Sato Kei, Morofuji Yoichi, Sadakata Eisaku, Horie Nobutaka, Izumo Tsuyoshi, Anda Takeo, Matsuo Takayuki
Department of Neurosurgery, Nagasaki University School of Biomedical Science.
No Shinkei Geka. 2020 Mar;48(3):245-251. doi: 10.11477/mf.1436204170.

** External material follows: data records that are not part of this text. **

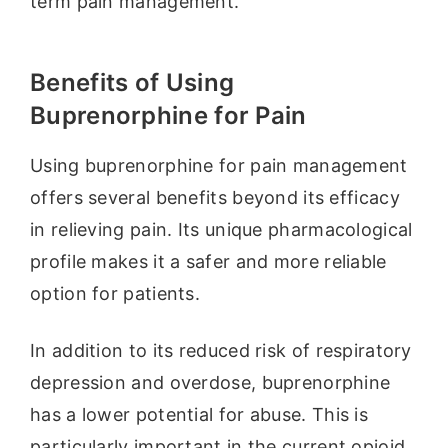
term pain management.
Benefits of Using
Buprenorphine for Pain
Using buprenorphine for pain management
offers several benefits beyond its efficacy
in relieving pain. Its unique pharmacological
profile makes it a safer and more reliable
option for patients.
In addition to its reduced risk of respiratory
depression and overdose, buprenorphine
has a lower potential for abuse. This is
particularly important in the current opioid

An 82-year-old man presented with lower extremity weakness, paresthesia, and gait disturbance. At the previous hospital, spinal MRI had demonstrated a high-intensity area confined to the thoracic spinal cord on T2-weighted images and prominent dorsal venous flow voids that were suggestive of a thoracolumbar dural arteriovenous fistula(dAVF). Spinal digital subtraction angiography(DSA)failed to detect the shunt point. MRDSA of the head revealed a dAVF at the craniocervical junction(CCJ). Cranial DSA demonstrated feeders from the left vertebral artery and left radicular artery, a shunting point on the dura at the CCJ, and drainers into the anterior and posterior spinal veins descending to the sacral level. Surgery improved his symptoms, and the abnormal imaging findings were resolved. Observation of a dAVF at the CCJ with myelopathy is rare, and the diagnosis of this type of dAVF might be challenging. MRDSA might be a useful tool for detecting this uncommon dAVF.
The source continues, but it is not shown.